Text block:
Studies were excluded if (1) the agent was a physical robot, a purely text-based chatbot, or a virtual reality or augmented reality character; (2) the study concerned a Wizard of Oz study in which the researcher mimicked the agent and circumvented automated speech recognition and natural language processing (NLP) challenges; (3) the paper language was other than English; (4) the search result concerned a thesis or dissertation (as far as these were not peer reviewed and therefore did not meet publishable standards); (5) the search result was an abstract only, a PowerPoint, or a website; and (6) the full text was not available for the authors.

A systematic search was conducted for keywords on papers included in electronic databases from health and computer sciences including PubMed, SCOPUS, Microsoft Academic, Google Scholar, Web of Science, and CrossRef. The search term was (Virtual Agent OR Virtual Assistant OR Virtual Human OR Conversational Agent OR Virtual Coach OR Chatbot) AND (Amnesia OR Dementia OR Alzheimer OR Mild Cognitive Impairment) and the search period was 2010 to present. This period has been defined for several reasons. First, the statement by Wargnier et al [24] that they did not find a publication on a usability interaction of a talking virtual agent with older adults with cognitive impairment. Second, 2010 was named as the start of the era of deep learning in speech recognition, which caused an explosion in the success of speech recognition applications [25,26]. Third, the limited number of relevant papers originating before 2010 and found in other systematic reviews [12-16,18,20-22]. The Publish or Perish tool was used to conduct the search, collect the results, and export them via csv-files to an Excel spreadsheet for study selection [27].

Two reviewers (RB and YvdS) independently conducted the search and compared and agreed on the results. Titles were screened upon clearly including the words of the search or being strongly related, based on the assumption that the title of the research paper should be clear on its contents. In case of doubt, the abstract was consulted. From this selection, the abstracts were reviewed for a second selection. The abstracts should include a reference to a verbal interaction experiment of a virtual agent with older adults and should be published in a peer-reviewed journal paper or conference proceedings. Abstracts that met these criteria were subsequently discussed and selected for full-paper text analysis. Studies deemed eligible for review were included in data synthesis.

The data of the selected papers are provided in a table format. The top row includes the authors, title of the paper, journal or conference proceedings where it was published, and the year of publication. Row 2, column 1 describes the data on the study: country, study design type, target sample size, controls, and study aims. In row 2, column 2, the actual experimental population is reported, whereas row 2 and column 3 details the intervention. Row 3, column 1 specifies the typical interaction between the IVA and the human, with specific attention to the verbal interaction options for the human and the NLP techniques that were applied. Row 3, column 2 provides a summary of the reported results, and row 3, column 3 presents an image of the IVA.

Data listing:
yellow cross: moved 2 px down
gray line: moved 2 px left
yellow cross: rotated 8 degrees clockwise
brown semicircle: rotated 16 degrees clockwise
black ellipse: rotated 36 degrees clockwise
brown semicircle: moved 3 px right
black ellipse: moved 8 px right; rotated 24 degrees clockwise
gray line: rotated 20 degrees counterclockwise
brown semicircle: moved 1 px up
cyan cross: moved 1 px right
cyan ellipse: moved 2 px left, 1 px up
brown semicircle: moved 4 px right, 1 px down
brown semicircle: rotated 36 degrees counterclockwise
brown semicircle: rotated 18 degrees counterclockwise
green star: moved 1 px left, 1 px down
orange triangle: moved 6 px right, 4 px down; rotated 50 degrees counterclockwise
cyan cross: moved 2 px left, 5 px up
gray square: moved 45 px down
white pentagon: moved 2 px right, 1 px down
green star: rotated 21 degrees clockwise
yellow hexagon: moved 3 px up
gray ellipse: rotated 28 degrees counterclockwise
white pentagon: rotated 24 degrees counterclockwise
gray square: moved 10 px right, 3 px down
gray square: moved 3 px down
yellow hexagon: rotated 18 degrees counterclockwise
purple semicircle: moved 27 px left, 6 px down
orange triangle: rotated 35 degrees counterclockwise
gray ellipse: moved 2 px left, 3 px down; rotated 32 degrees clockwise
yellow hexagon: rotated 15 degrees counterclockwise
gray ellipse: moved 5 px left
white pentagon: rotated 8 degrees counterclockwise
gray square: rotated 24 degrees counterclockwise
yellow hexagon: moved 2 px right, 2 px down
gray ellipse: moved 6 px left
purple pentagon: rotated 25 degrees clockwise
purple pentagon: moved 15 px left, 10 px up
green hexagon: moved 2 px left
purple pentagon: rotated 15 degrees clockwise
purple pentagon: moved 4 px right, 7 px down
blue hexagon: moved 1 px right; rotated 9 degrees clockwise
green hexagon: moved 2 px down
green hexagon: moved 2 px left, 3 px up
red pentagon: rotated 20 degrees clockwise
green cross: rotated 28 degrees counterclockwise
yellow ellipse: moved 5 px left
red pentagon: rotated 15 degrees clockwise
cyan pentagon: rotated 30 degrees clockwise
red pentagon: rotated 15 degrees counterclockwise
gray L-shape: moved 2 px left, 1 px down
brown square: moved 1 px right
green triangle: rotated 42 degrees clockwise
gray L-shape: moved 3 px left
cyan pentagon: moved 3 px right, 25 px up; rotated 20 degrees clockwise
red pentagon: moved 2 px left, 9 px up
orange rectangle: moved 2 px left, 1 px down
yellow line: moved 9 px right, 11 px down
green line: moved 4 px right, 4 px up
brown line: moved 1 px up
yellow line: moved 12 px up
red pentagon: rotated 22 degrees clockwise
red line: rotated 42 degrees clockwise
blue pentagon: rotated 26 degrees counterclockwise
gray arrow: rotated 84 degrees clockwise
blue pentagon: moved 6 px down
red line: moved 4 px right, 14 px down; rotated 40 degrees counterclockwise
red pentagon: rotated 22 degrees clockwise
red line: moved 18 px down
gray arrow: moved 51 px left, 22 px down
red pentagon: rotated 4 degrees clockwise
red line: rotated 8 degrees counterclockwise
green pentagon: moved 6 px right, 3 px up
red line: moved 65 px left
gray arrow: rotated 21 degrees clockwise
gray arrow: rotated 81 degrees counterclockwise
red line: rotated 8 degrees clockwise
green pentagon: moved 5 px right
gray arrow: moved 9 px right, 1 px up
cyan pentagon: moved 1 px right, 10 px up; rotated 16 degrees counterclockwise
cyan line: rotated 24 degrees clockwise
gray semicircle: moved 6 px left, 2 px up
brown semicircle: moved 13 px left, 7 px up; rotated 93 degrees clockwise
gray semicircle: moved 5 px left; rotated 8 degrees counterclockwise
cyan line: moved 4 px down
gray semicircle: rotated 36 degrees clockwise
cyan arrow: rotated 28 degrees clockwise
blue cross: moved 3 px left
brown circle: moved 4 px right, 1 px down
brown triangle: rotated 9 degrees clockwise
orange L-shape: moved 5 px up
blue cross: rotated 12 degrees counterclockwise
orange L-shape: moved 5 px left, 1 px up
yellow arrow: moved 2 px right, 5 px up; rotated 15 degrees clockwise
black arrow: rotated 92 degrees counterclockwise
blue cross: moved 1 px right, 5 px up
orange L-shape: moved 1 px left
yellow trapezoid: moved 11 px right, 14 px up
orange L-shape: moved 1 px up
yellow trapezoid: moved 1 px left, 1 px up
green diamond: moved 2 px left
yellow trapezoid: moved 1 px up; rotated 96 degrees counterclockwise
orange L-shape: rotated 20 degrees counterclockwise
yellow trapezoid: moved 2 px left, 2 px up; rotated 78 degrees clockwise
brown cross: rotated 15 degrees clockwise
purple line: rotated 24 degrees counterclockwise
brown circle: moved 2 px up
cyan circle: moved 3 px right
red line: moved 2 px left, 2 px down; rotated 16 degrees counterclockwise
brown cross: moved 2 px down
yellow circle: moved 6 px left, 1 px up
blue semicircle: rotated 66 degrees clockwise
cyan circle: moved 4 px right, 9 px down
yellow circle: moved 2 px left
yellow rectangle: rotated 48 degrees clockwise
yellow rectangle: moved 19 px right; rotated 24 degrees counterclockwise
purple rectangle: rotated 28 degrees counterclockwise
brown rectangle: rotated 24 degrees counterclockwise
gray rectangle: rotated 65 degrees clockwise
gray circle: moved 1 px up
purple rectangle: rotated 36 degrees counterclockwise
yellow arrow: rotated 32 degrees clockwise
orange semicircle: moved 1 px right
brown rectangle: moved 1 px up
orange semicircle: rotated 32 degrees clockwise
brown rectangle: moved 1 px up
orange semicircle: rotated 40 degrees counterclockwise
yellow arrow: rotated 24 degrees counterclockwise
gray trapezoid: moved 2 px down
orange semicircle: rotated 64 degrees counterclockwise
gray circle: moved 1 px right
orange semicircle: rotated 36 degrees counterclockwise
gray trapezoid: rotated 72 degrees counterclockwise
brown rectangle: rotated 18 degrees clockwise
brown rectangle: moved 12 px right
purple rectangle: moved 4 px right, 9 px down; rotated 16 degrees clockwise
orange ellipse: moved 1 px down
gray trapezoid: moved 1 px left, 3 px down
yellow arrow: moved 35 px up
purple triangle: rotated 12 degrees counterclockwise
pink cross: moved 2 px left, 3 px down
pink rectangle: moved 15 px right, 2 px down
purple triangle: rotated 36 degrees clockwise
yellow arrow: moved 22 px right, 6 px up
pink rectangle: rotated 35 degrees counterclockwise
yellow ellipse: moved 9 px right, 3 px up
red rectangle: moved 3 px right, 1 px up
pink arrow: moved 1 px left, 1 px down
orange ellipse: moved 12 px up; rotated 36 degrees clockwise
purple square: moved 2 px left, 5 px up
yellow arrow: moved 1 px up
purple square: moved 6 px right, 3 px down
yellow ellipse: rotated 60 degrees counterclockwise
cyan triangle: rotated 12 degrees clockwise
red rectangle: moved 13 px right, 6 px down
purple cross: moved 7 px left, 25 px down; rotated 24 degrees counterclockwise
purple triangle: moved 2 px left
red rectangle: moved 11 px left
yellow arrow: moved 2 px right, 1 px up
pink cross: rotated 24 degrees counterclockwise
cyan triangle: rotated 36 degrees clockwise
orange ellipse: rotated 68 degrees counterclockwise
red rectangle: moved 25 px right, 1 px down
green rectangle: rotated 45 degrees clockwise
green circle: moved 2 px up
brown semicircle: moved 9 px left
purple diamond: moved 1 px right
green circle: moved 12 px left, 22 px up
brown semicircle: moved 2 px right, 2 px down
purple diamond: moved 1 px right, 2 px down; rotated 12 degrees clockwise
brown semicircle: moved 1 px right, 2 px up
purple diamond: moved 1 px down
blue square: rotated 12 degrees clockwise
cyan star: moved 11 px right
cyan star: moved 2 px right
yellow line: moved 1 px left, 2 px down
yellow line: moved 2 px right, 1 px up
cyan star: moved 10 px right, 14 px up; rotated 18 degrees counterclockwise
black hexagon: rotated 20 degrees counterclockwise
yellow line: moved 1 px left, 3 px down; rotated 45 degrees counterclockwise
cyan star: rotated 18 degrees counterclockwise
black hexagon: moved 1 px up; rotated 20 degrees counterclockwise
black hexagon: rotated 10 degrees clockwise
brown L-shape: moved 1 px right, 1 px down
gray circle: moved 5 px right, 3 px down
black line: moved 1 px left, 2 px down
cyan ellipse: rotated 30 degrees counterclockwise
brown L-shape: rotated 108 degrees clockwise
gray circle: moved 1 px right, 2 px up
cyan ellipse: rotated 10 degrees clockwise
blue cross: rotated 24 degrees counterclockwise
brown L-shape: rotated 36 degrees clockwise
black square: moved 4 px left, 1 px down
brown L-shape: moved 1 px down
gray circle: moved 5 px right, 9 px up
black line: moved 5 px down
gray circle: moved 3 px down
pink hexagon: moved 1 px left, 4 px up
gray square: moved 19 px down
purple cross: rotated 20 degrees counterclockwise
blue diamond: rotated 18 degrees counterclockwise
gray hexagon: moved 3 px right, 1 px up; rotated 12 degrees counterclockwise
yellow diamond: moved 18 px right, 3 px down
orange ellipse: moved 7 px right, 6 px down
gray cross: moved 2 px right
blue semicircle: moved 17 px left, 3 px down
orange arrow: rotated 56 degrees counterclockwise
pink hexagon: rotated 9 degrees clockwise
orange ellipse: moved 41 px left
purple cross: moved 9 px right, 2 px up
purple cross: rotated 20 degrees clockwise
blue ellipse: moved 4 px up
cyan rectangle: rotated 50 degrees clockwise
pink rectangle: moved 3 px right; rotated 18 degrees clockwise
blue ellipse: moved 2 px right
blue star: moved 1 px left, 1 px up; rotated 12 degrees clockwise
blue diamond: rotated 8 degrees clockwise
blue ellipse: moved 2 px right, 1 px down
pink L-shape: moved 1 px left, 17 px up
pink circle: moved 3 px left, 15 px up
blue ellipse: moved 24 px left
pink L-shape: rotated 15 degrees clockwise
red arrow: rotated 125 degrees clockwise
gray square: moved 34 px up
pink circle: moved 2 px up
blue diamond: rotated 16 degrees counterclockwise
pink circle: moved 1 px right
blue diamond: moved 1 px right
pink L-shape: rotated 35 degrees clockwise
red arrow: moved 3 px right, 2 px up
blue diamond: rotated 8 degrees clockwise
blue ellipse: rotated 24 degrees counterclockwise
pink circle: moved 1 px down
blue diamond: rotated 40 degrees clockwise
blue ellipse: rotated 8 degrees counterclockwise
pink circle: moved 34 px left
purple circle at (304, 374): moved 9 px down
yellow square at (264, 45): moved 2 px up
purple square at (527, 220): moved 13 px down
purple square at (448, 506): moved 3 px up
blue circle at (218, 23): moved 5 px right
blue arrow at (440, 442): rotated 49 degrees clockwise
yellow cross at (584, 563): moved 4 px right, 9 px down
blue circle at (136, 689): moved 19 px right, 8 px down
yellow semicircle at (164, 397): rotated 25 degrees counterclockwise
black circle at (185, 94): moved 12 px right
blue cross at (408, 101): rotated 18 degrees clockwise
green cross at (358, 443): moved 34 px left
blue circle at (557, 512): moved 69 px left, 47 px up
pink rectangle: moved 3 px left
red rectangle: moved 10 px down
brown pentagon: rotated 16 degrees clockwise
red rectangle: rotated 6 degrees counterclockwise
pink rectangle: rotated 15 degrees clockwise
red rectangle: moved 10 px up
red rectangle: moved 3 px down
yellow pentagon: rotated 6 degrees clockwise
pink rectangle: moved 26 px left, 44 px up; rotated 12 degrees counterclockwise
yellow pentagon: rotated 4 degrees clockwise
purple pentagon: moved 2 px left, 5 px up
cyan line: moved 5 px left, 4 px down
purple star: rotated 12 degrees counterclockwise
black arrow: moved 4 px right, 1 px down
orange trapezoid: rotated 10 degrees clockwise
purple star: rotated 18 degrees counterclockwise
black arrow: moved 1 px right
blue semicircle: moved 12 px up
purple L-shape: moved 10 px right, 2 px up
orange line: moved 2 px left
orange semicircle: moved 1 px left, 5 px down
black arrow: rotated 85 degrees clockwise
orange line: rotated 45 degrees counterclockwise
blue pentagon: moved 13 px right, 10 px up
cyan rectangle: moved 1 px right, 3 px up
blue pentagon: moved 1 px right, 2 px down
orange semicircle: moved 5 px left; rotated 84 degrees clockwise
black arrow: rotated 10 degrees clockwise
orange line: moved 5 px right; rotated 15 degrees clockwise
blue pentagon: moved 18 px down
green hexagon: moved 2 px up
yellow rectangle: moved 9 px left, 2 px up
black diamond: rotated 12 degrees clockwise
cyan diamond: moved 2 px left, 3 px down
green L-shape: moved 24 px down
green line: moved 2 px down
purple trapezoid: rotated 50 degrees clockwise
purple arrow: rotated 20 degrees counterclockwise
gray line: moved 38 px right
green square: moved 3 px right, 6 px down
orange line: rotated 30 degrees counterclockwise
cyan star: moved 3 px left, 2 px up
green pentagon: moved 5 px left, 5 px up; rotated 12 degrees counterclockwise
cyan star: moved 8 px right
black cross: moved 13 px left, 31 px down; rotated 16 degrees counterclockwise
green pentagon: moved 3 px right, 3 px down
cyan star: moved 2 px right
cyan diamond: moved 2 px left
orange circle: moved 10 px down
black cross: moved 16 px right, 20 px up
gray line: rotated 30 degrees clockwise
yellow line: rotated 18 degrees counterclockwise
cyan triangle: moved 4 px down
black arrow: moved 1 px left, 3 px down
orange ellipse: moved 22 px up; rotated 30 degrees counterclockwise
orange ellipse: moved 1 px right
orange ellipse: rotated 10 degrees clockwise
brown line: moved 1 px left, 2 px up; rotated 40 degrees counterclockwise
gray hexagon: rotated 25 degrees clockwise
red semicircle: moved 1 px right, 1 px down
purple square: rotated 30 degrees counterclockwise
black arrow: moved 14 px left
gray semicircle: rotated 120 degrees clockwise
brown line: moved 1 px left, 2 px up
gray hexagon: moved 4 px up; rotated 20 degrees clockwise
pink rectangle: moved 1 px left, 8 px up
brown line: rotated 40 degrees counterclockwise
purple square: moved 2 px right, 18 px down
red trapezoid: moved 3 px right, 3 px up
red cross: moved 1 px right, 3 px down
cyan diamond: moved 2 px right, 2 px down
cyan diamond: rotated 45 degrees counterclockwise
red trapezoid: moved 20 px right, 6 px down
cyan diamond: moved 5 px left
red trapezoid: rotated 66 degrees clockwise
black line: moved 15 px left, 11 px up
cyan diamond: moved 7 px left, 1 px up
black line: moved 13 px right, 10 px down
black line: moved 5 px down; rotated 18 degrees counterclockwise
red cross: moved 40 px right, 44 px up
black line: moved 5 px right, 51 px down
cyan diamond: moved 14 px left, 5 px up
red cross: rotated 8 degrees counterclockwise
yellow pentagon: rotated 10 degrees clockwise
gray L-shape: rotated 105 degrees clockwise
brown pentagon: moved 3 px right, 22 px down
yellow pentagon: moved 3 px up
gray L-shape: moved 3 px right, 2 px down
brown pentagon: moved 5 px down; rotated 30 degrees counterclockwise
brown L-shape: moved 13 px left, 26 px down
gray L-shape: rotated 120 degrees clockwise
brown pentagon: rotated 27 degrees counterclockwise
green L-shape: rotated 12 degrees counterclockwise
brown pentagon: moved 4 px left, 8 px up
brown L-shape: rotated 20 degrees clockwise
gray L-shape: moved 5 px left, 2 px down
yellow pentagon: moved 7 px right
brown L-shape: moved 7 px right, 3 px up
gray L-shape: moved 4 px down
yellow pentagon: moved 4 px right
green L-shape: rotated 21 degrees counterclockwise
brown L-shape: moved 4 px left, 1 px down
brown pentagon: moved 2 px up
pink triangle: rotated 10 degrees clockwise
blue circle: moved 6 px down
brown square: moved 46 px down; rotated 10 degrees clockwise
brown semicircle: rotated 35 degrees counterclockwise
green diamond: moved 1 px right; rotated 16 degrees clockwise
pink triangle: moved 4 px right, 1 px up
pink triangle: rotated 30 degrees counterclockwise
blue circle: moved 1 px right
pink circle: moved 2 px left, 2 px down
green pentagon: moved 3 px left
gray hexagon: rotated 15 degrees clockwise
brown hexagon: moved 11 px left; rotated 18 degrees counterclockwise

Task statement: From the review methods text, copy out the stretch from "Two reviewers (RB" through "in data synthesis.".

Finished exercise:
Two reviewers (RB and YvdS) independently conducted the search and compared and agreed on the results. Titles were screened upon clearly including the words of the search or being strongly related, based on the assumption that the title of the research paper should be clear on its contents. In case of doubt, the abstract was consulted. From this selection, the abstracts were reviewed for a second selection. The abstracts should include a reference to a verbal interaction experiment of a virtual agent with older adults and should be published in a peer-reviewed journal paper or conference proceedings. Abstracts that met these criteria were subsequently discussed and selected for full-paper text analysis. Studies deemed eligible for review were included in data synthesis.